Menurut Andreas, jika swasembada pangan lebih difokuskan pada beras, target ini cukup realistis.
Pasalnya, Indonesia pernah mencapai swasembada beras berturut-turut pada 2019-2021, tanpa impor beras umum, hingga mendapatkan apresiasi dari International Rice Research Institute (IRRI) atas stabilitas stok beras nasional.
Langkah besar swasembada pangan berjalan searah dengan niat Prabowo menghidupkan kembali program food estate untuk memperkuat kemandirian pangan melalui pengembangan lahan pertanian skala besar.
Salah satu dari tujuh program utama pemerintahannya meliputi intensifikasi lahan seluas 80 ribu hektar dan pencetakan sawah baru seluas 150 ribu hektar, dengan anggaran sekitar Rp15 triliun di tahun pertama.
Meski demikian, Eliza dari CORE menekankan bahwa pemerintah perlu mencari alternatif lain dalam peningkatan produksi pangan, agar tidak semata-mata membuka lahan hutan.

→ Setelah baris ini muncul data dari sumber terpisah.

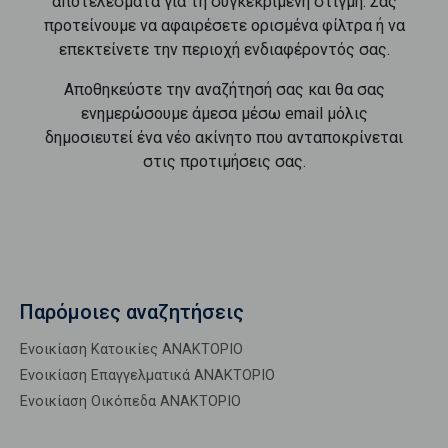
αποτελέσματα για τη συγκεκριμένη στιγμή. Σας
προτείνουμε να αφαιρέσετε ορισμένα φίλτρα ή να
επεκτείνετε την περιοχή ενδιαφέροντός σας.
Αποθηκεύστε την αναζήτησή σας και θα σας
ενημερώσουμε άμεσα μέσω email μόλις
δημοσιευτεί ένα νέο ακίνητο που ανταποκρίνεται
στις προτιμήσεις σας.
Παρόμοιες αναζητήσεις
Ενοικίαση Κατοικίες ΑΝΑΚΤΟΡΙΟ
Ενοικίαση Επαγγελματικά ΑΝΑΚΤΟΡΙΟ
Ενοικίαση Οικόπεδα ΑΝΑΚΤΟΡΙΟ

Menurutnya, ada potensi optimalisasi lahan yang sudah ada di Jawa dan insentif bagi petani agar sektor pertanian lebih menarik dan berdaya saing di kancah global.
“Meningkatkan produktivitas dengan memanfaatkan lahan yang ada bisa menjadi solusi jangka panjang yang tidak harus mengorbankan hutan atau masyarakat adat,” kata Eliza.
Dalam mencapai target swasembada beras pada 2025, Khudori optimis bahwa stok beras nasional akan cukup kuat, didukung oleh iklim yang membaik pasca-El Niño.
Diperkirakan, stok beras pada awal 2025 dapat mencapai 20 persen dari kebutuhan, sehingga impor dapat diminimalisir.
“Kalau 2025 masih ada impor, itu berarti ada masalah besar dalam kebijakan pemerintah,” ujarnya.
Dengan strategi yang mencakup koordinasi lintas kementerian, program intensifikasi pertanian, serta fokus pada swasembada pangan utama seperti beras, pemerintahan Prabowo optimis dapat mencapai kemandirian pangan.
Meski tantangan dari sisi komoditas impor masih kerap terjadi, langkah strategis ini diharapkan mampu menjawab kebutuhan pangan nasional di masa mendatang.